Which lines in the entries below contain the string "kern"? Show each of those lines in full, treating uppercase and lowercase as different.
━━━ Records
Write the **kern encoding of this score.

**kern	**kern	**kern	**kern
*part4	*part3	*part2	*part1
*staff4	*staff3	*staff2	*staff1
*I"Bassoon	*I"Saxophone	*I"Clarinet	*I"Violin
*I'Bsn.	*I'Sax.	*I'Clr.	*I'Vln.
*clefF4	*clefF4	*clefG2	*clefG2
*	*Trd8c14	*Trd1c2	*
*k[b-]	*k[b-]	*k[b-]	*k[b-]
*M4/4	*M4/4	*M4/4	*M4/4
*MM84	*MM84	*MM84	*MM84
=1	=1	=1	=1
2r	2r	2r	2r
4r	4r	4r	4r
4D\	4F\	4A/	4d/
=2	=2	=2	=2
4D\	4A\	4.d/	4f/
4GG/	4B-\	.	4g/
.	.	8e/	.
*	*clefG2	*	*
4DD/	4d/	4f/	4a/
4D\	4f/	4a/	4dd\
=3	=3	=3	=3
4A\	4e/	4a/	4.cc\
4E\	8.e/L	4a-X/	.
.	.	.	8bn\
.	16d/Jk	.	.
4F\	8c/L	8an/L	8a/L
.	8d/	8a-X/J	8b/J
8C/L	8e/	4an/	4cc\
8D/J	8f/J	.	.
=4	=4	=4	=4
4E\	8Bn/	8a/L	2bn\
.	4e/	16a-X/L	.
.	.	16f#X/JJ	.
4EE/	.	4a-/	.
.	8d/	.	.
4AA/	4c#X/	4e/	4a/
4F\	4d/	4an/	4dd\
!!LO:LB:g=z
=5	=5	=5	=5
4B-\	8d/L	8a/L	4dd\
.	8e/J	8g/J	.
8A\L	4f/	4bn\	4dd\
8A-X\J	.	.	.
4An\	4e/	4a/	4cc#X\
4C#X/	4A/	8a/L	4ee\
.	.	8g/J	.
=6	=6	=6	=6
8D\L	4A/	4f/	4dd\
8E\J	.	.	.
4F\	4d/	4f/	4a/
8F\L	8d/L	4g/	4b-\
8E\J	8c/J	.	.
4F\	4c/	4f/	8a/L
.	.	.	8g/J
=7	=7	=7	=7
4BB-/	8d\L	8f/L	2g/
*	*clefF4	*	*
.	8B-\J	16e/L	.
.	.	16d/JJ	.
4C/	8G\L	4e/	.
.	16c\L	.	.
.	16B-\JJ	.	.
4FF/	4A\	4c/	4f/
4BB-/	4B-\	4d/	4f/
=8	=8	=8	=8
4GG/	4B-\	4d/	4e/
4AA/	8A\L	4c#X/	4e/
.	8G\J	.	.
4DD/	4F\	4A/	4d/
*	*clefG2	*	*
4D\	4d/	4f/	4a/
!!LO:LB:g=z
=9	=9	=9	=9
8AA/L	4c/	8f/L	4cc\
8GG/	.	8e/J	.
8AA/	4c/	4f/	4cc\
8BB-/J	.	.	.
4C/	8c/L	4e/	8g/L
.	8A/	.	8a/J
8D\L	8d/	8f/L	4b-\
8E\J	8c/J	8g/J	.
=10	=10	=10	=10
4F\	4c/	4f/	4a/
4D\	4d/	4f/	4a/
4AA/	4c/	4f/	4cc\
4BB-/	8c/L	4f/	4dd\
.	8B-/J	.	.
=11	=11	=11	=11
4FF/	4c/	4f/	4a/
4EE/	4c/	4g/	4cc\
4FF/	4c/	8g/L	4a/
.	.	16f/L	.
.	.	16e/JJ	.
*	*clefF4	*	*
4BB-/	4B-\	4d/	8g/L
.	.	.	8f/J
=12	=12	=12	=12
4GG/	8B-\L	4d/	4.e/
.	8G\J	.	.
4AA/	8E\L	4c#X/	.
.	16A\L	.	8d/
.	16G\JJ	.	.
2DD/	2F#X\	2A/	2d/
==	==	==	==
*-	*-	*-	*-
━━━━━━
**Reply to the task:**
Write the **kern encoding of this score.
**kern	**kern	**kern	**kern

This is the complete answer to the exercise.